Saturday, July 5, 2008

Frank McCourt's "Teacher Man"

I finally got a chance to read a couple books that I’ve been meaning to get to. The first one was Frank McCourt’s “Teacher Man” and the other one was Jim Walsh’s story on The Replacements, “All Over but the Shouting.”

McCourt, who came to America as a teen-ager from Ireland, taught in New York public high schools for three decades. During the time he was dismissed from a couple positions and ran into pretty much the same issues that every other high school teacher has run into. There wasn’t as much sex, drugs and alcohol as I remember my students talking about, but maybe he just left those things out as a matter of taste.

Although the book was published several years back, my reading list is quite dated. Both my sister and wife had both read the book and while my wife didn’t like it, my sister said that I should read it. My sister taught in public schools in Milwaukee for several years as a speech pathologist. She’s since left schools to a stay-at-home mom. My wife felt the book was too negative and that he didn’t even seem to enjoy being a teacher.
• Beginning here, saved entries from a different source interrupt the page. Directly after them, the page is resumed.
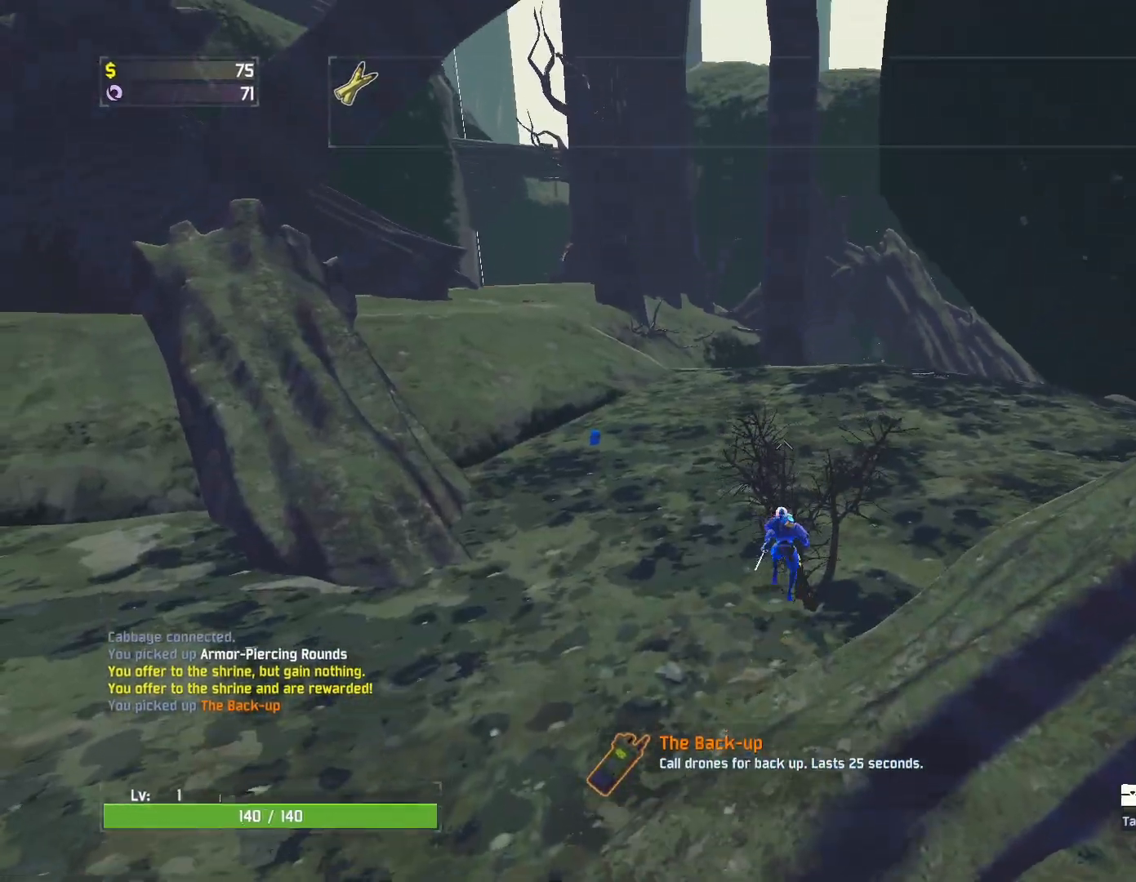
{"keys": ["w"], "mouse": [], "events": [[17, "space", "up"]]}
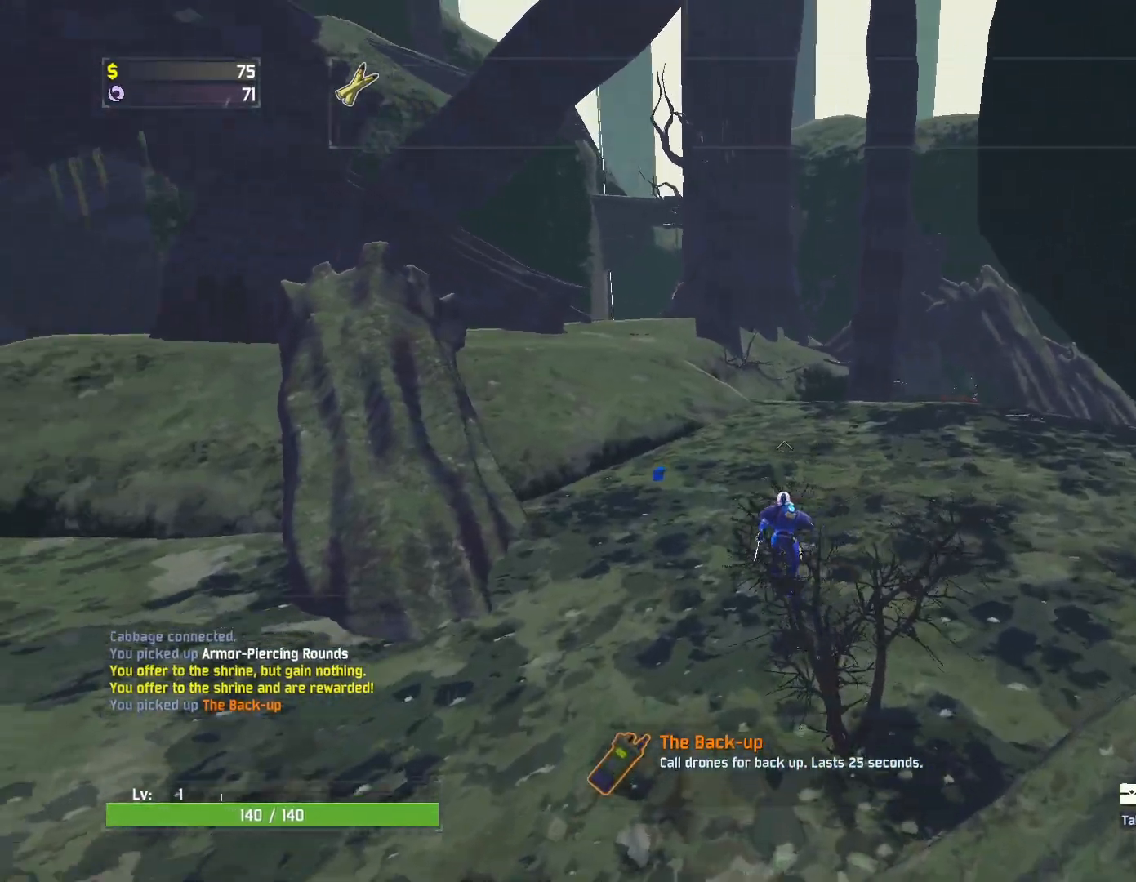
{"keys": ["q", "r", "w"], "mouse": [], "events": [[250, "r", "down"], [267, "q", "down"]]}
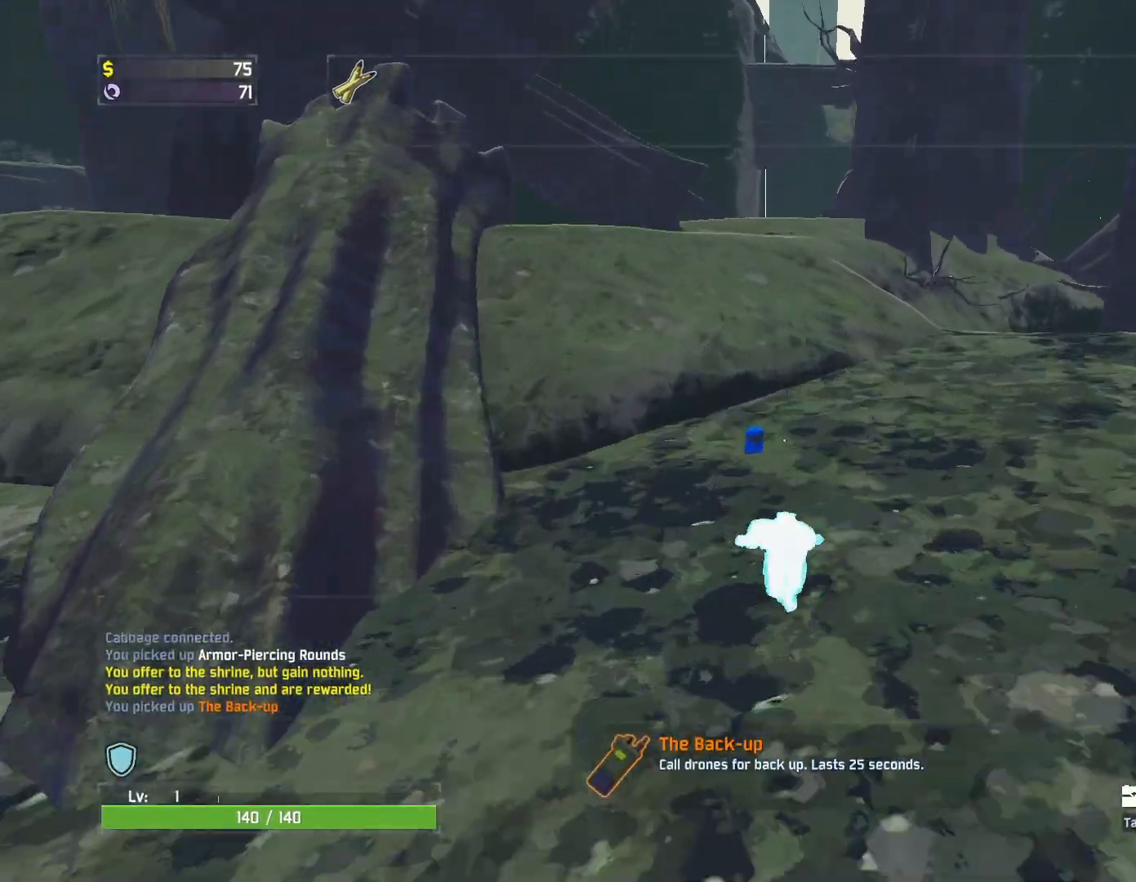
{"keys": ["r", "w"], "mouse": [], "events": [[83, "q", "up"], [183, "shift", "down"], [367, "shift", "up"]]}
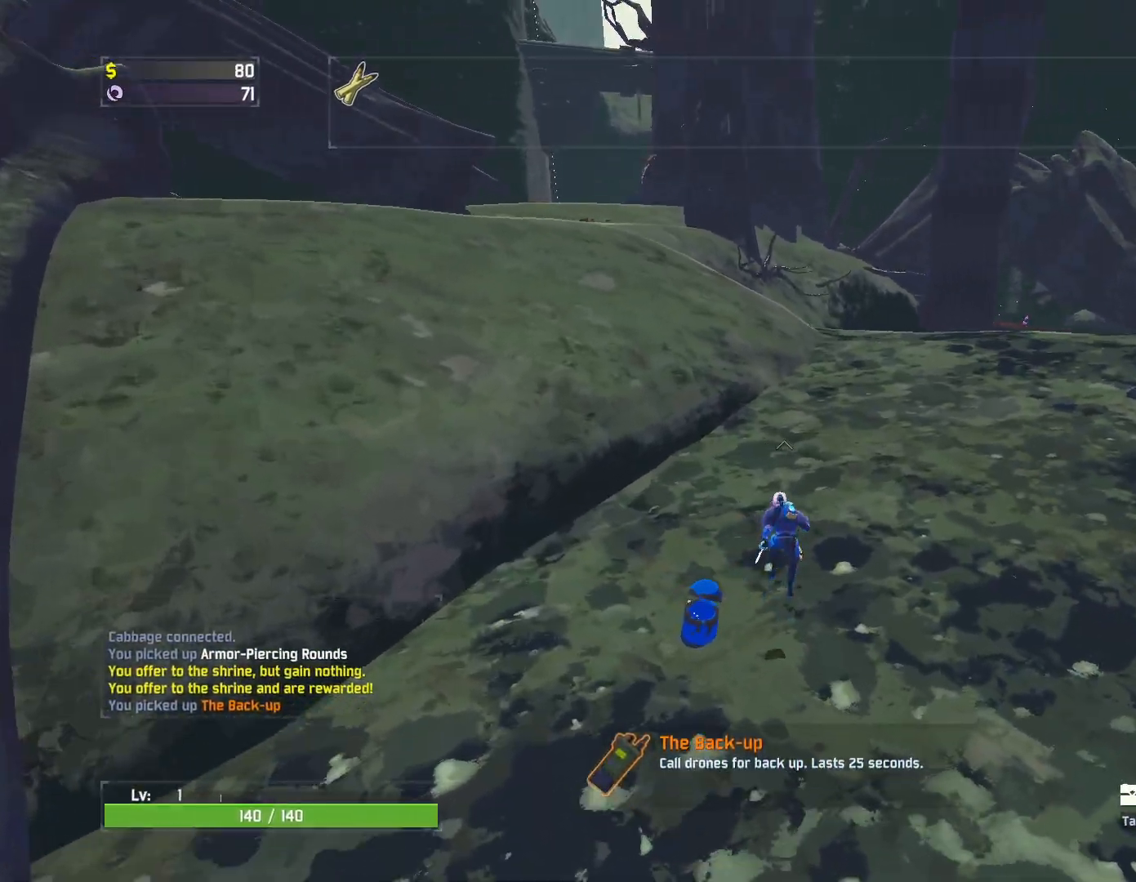
{"keys": ["r", "w"], "mouse": ["right"], "events": [[283, "mouse_right", "down"]]}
There was a larger point that McCourt was making, however, and I didn’t take it as being an overly negative image of education in general. Any person who has spent time in a classroom has felt his frustration with the students’ unwillingness to learn for learning sake – cripes they’re teen-agers after all, a bunch of rock-head phy-ed teachers for administrators, negligent parents, or helicopter parents who NEED to have smoke blown up their asses regarding their children’s academic abilities. It’s enough to drive you to drinking. And, of course, it has. Still, there is a sweet undercurrent to McCourt’s path as a teacher. Eventually he developed his teaching voice and recounted a few of the students who affected his life in very meaningful ways. Overall, I thought the book was a powerfully strong voice in favor of teaching. I don’t know if McCourt realized how strongly he felt about teaching until he left. Oh yeah, he wrote a book or two after he left teaching and didn’t have all of those ungraded essays staring at him.